Freilich verteidigt Andreas Main den Papst gegen den Vorwurf, die Begegnung sende "illiberale, autoritäre Signale" nach dem Motto "Es gibt mehr als diese schwächelnden liberalen Rechtsstaaten westlicher Prägung. Eine Position, die zurzeit gut ankommt. Egal ob in Russland, der Türkei oder bei Pegida, AfD & Co." Letztlich seien die Bemühungen auf Überwindung eines tausendjährigen Konfliktes gerichtet: "Eine Politik des langen Atems ist stärker als kurzatmiges Politik-Gehechel." Und eine solche könne "zum Vorbild werden für eine ähnliche Einigung mit den evangelischen Kirchen".
Welchen Preis muss wer für eine Einigung zahlen? Wo es um die ganz großen Fragen wie Krieg und/oder Ökumene geht, müssen da die einzelnen Schicksale hinten anstehen? Muss eine Verfolgung von Christen, etwa in Syrien, thematisiert werden um den Preis des Verschweigens von Menschenrechtsverletzungen im eigenen Land? Wo sich zwei Kirchenführer - wie es in der gemeinsamen Erklärung zur Begegnung Franziskus/Kyrill geschieht - zu Opfern eines "aggressiven Säkularismus" machen, muss da die alltägliche Verfolgung von Homosexuellen in Russland unter Mithilfe einer aggressiven Kirche ein zu vernachlässigendes Randphänomen bleiben?

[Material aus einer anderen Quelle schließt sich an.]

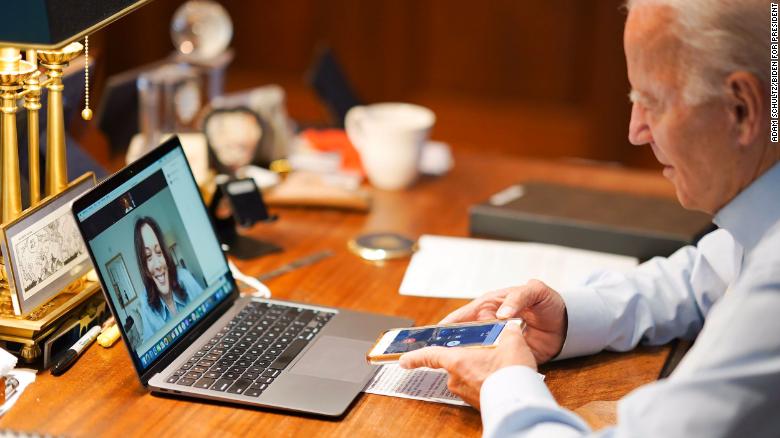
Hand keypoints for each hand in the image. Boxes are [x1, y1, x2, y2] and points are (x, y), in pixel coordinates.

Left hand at [399, 322, 535, 408]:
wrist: (521, 403)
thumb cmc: (511, 374)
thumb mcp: (512, 342)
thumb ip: (507, 331)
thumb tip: (510, 327)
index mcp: (457, 361)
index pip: (430, 356)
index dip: (415, 357)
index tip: (403, 361)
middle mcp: (456, 379)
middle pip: (454, 365)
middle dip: (467, 359)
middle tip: (486, 355)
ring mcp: (466, 393)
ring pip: (466, 377)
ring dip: (478, 372)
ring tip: (498, 367)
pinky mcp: (477, 404)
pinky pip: (476, 388)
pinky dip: (485, 383)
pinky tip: (500, 379)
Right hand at [441, 279, 566, 362]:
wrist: (568, 324)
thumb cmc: (548, 302)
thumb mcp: (535, 292)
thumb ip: (518, 298)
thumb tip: (501, 313)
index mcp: (491, 305)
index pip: (464, 314)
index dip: (448, 324)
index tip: (434, 335)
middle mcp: (490, 322)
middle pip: (465, 335)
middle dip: (451, 344)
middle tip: (436, 356)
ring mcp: (497, 340)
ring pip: (476, 350)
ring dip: (466, 358)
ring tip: (451, 369)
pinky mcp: (507, 355)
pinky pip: (491, 362)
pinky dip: (483, 368)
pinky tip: (475, 376)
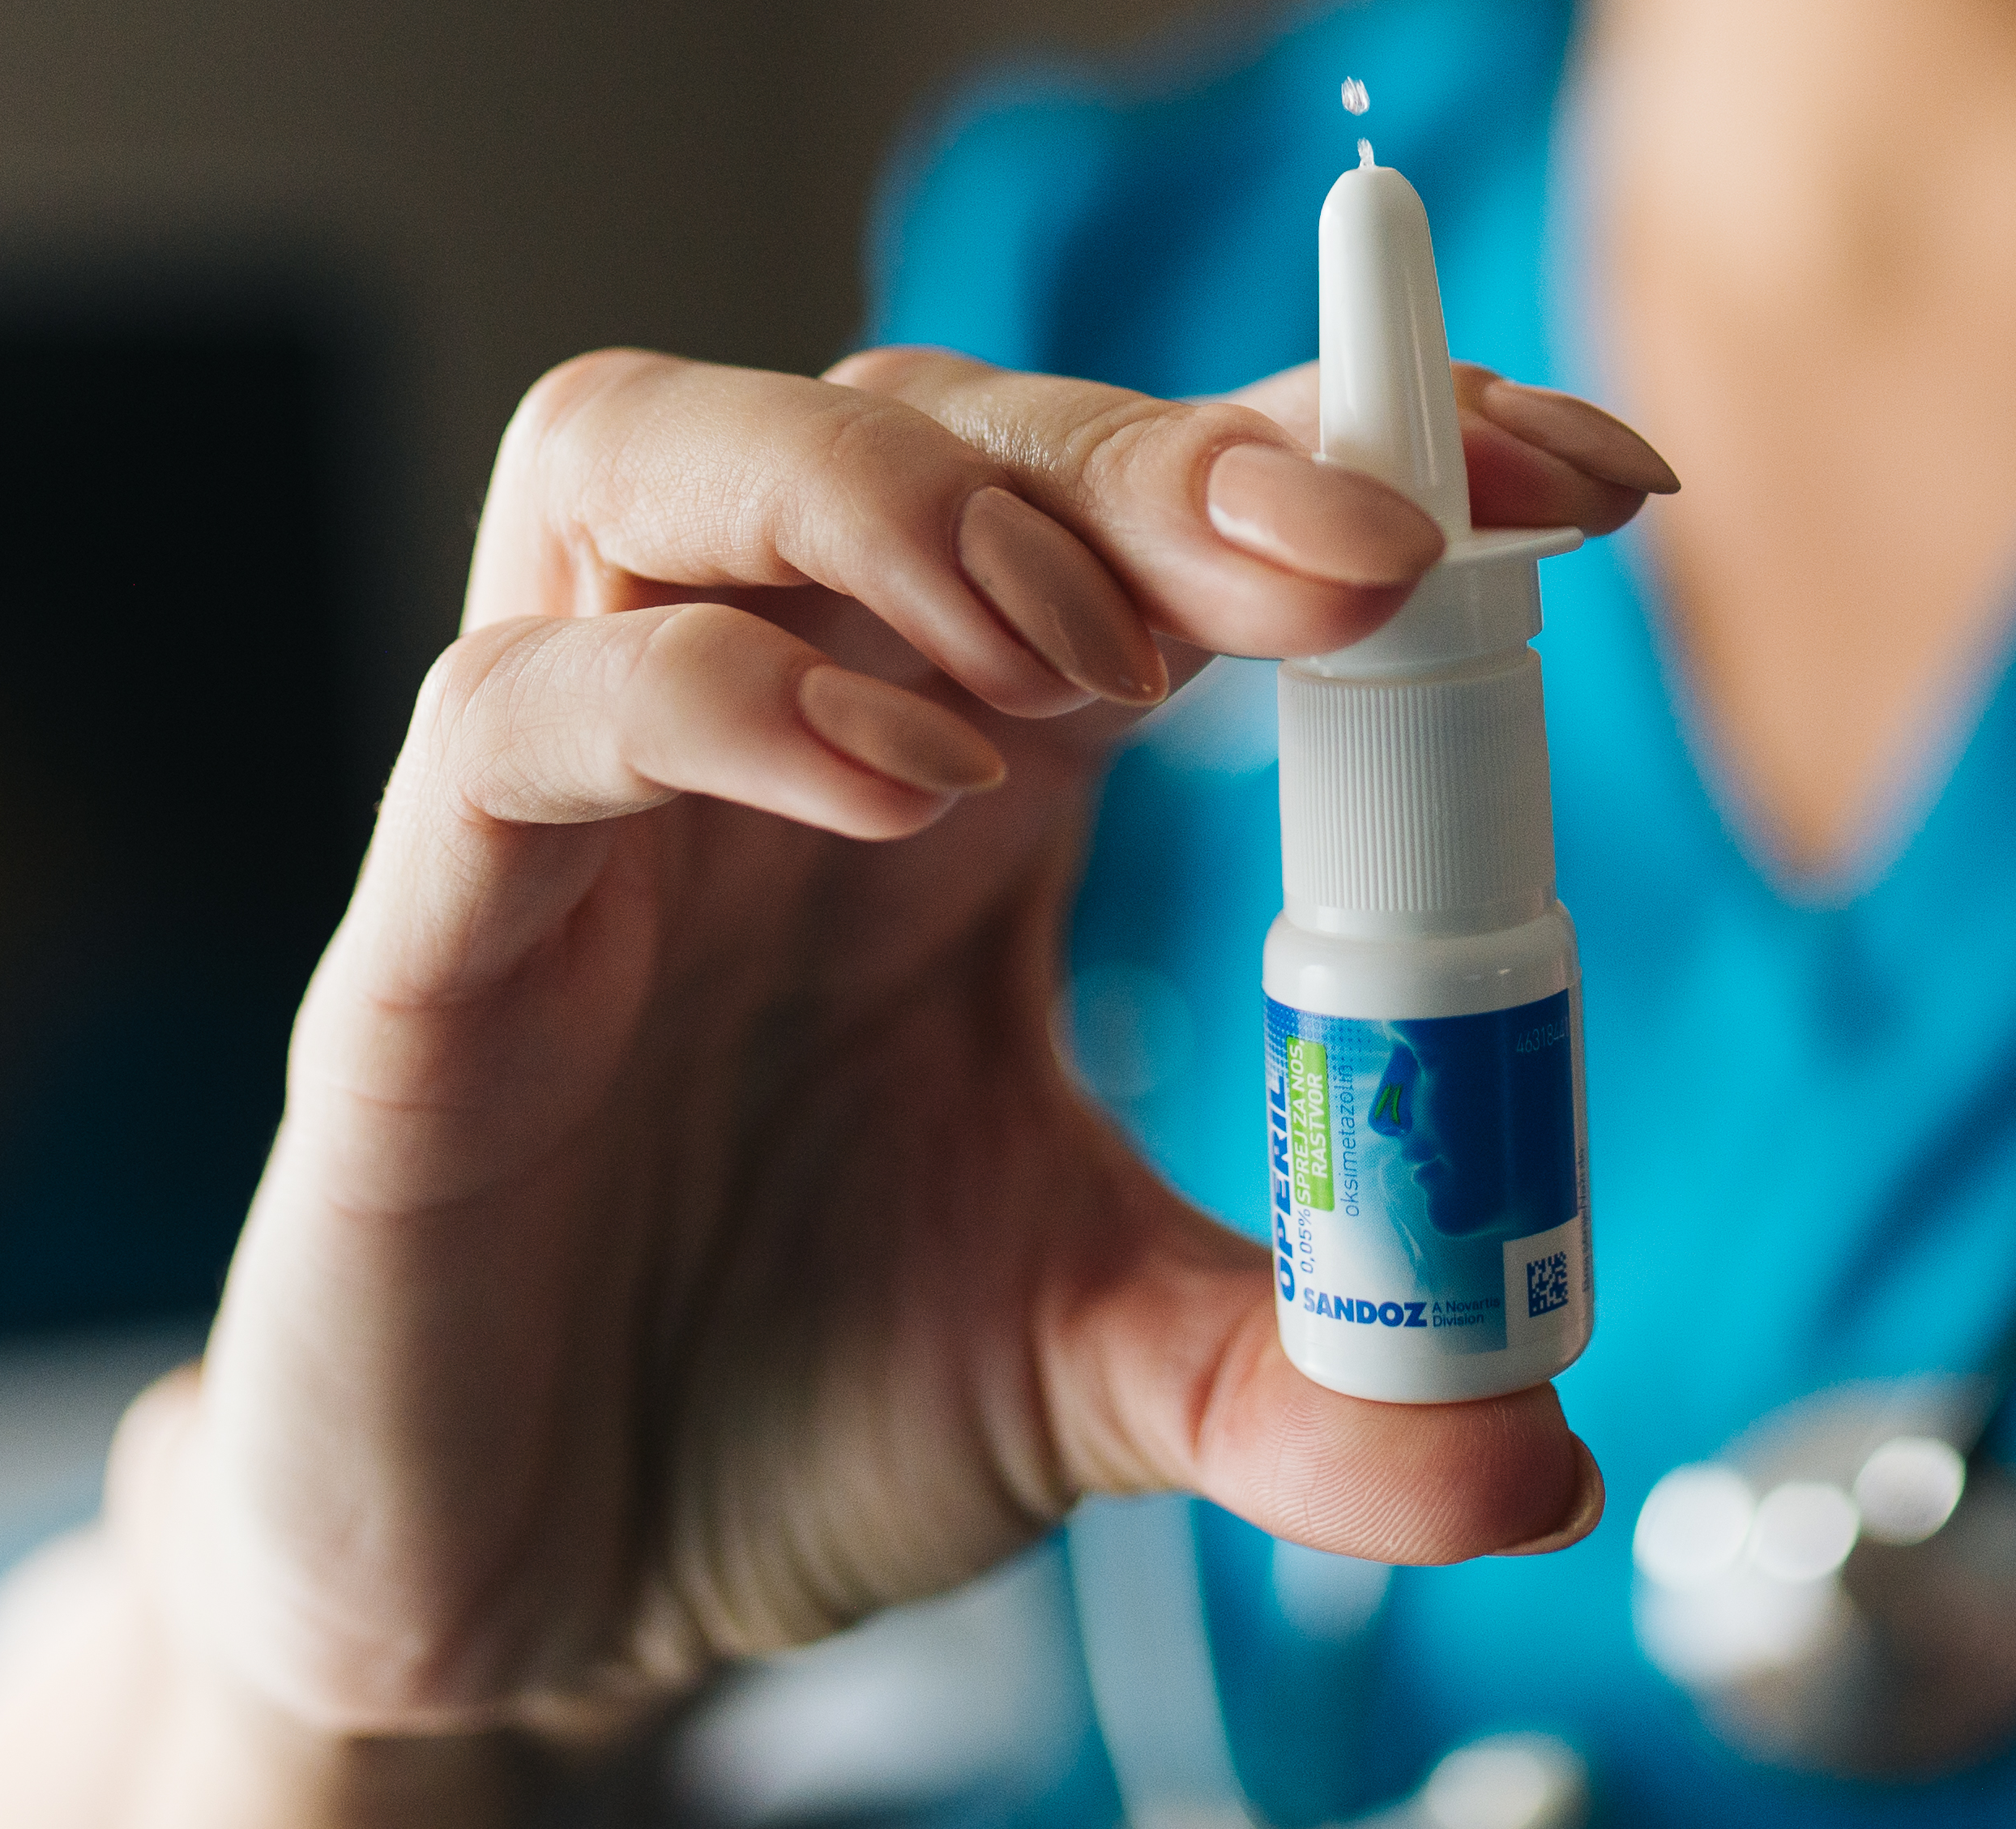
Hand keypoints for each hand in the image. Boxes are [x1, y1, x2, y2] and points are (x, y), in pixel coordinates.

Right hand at [154, 343, 1670, 1752]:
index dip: (1353, 440)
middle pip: (923, 417)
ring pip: (652, 443)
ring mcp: (578, 799)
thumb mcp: (1096, 1376)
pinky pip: (519, 706)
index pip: (1148, 498)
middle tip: (1361, 553)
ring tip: (1085, 652)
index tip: (1592, 475)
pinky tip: (897, 789)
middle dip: (1157, 444)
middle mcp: (766, 715)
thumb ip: (1307, 1380)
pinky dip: (708, 697)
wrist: (532, 1598)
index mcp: (959, 756)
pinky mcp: (424, 934)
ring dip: (899, 496)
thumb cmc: (779, 1400)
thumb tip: (1537, 1453)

"Take me to church" ist ein Titel des irischen Sängers Hozier. Er wurde letztes Jahr von Martin Vorländer, evangelischer Pfarrer und mittlerweile Redakteur im Medienhaus der Evangelischen Kirche in Hessen und Nassau, im "Deutschlandfunk" ausführlich besprochen. Das Video verortet den Song in einem homosexuellen Kontext. Es zeigt, wie ein schwuler Mann von einer Schlägerbande gejagt wird. Er versucht, ein Schatzkästchen zu verstecken. Es misslingt, die Schläger finden es und werfen es auf einen Scheiterhaufen. "Der Sänger Hozier sagt, es gehe ihm nicht allein um die katholische Kirche. Er wollte zeigen, wie Religionen, aber auch ganze Gesellschaften giftig werden, wenn sie ihre Macht missbrauchen. Der Musiker mit der souligen Stimme sieht, wie im Putin-Russland Lesben und Schwule diskriminiert werden."
Mag sein, dass es in einem Popsong nicht um die ganz großen theologischen Fragen geht. Aber mit seiner unveränderten Aktualität, mit seinen Zweifeln und selbst der Verzweiflung lenkt er plötzlich wieder auf die Ebene, die ein medial als "historisch" verklärtes Treffen eben vergessen machen wollte. Er verweist auf ein unruhiges Leben, über dem gelassen die große Geschichte inszeniert wird.